Und wenn nicht? Das Problem eines alten Dax-Konzerns wie BMW ist, dass sein Aktienkurs nach den alten Gesetzmäßigkeiten funktioniert. Absatz rauf, Gewinn rauf, Prognose hervorragend - Aktie hoch. Wenn man aber Hightech-Mobilitätsanbieter werden will, dann ist das alles nicht mehr so einfach. Krüger will daher raus aus diesem alten Korsett. Er weiß, dass das Thema von den Aktionären kommen wird, und er spricht es daher gleich selbst an: "Seit Jahresbeginn ist die BMW-Aktie gegenüber Ende 2015 um über 20 Prozent gesunken", sagt er. Aber, und das ist die Botschaft: "Auch für den Aktienkurs gilt: Wir denken nicht von Quartal zu Quartal."

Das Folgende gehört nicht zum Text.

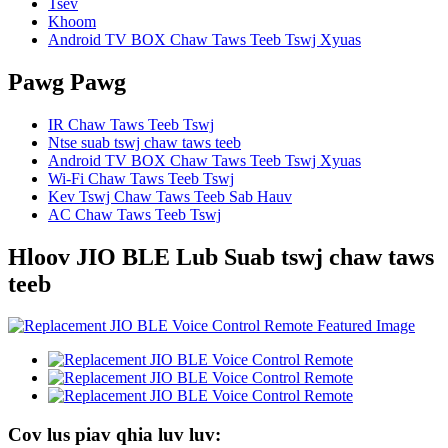
Tsev
Khoom
Android TV BOX Chaw Taws Teeb Tswj Xyuas
Pawg Pawg
IR Chaw Taws Teeb Tswj
Ntse suab tswj chaw taws teeb
Android TV BOX Chaw Taws Teeb Tswj Xyuas
Wi-Fi Chaw Taws Teeb Tswj
Kev Tswj Chaw Taws Teeb Sab Hauv
AC Chaw Taws Teeb Tswj
Hloov JIO BLE Lub Suab tswj chaw taws
teeb
Cov lus piav qhia luv luv:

Es gibt aber auch die Aktionäre, die es gerne noch schneller hätten. Daniela Bergdolt von der Deutschen Schutzvereinigung für Wertpapierbesitz (DSW) findet BMW zu langsam. Bei den Elektroautos sei man sehr früh gestartet, "und jetzt verlässt sie ein bisschen der Mut". Und ein Fondsmanager wünscht sich mehr Kalifornien in Bayern. "Warum bringt BMW im Gegensatz zu Tesla bei der Elektromobilität die PS einfach nicht auf die Straße?", fragt er. "Tesla ist an der Börse mit 25 Milliarden Euro schon halb so viel wert wie BMW, verkauft aber bislang nur zwei Prozent der Fahrzeuge." Eine gute Frage, die aber wohl mehr mit dem wundersamen kalifornischen Phänomen Tesla als mit dem Dax-Konzern BMW zu tun hat.

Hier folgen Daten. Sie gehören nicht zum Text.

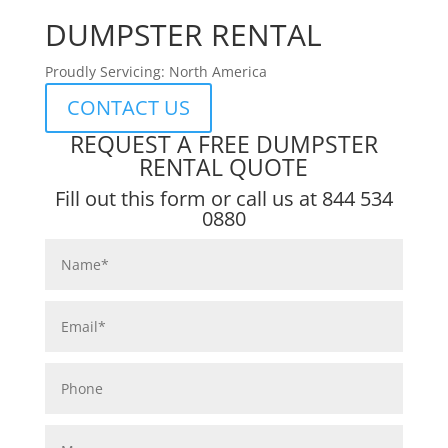
DUMPSTER RENTAL
Proudly Servicing: North America
CONTACT US
REQUEST A FREE DUMPSTER
RENTAL QUOTE
Fill out this form or call us at
844 534
0880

Nördlich von München lud an diesem Tag ein anderer Premiumhersteller zur Hauptversammlung, und anders als um Aktienkurse und die Frage nach dem richtigen Zeitpunkt für Elektroautos ging es in Ingolstadt um grundsätzlichere Fragen. "Unser Ausblick für das laufende Geschäftsjahr steht unter einer Reihe von negativen Vorzeichen", sagte Audi-Chef Rupert Stadler. "Die Belastungen aus der Dieselaffäre sind noch nicht verdaut." Die VW-Tochter, die im vergangenen September mit in den Strudel der Dieselaffäre geraten war, musste sich mit schweren Vorwürfen ihrer Aktionäre auseinandersetzen. Hauptkritikpunkt: die Bonuszahlungen für die Manager des Konzerns. "Das steht doch alles in keinem Verhältnis mehr", sagte ein Vertreter der Deutschen Schutzvereinigung für Wertpapierbesitz (DSW) und forderte den Vorstand auf, auf die Millionen zu verzichten. Stadler verwies auf die Verträge - diese gälten "in guten wie in schlechten Zeiten".

Schlechte Zeiten, gute Zeiten: Siegfried Mayer, 64, war an diesem Donnerstag aus Regensburg nach München gereist. Als BMW-Aktionär schaue er natürlich auch nach Wolfsburg, sagt er, wegen des Abgasskandals. Nicht hämisch, sagt Mayer, sondern "fast mitleidig".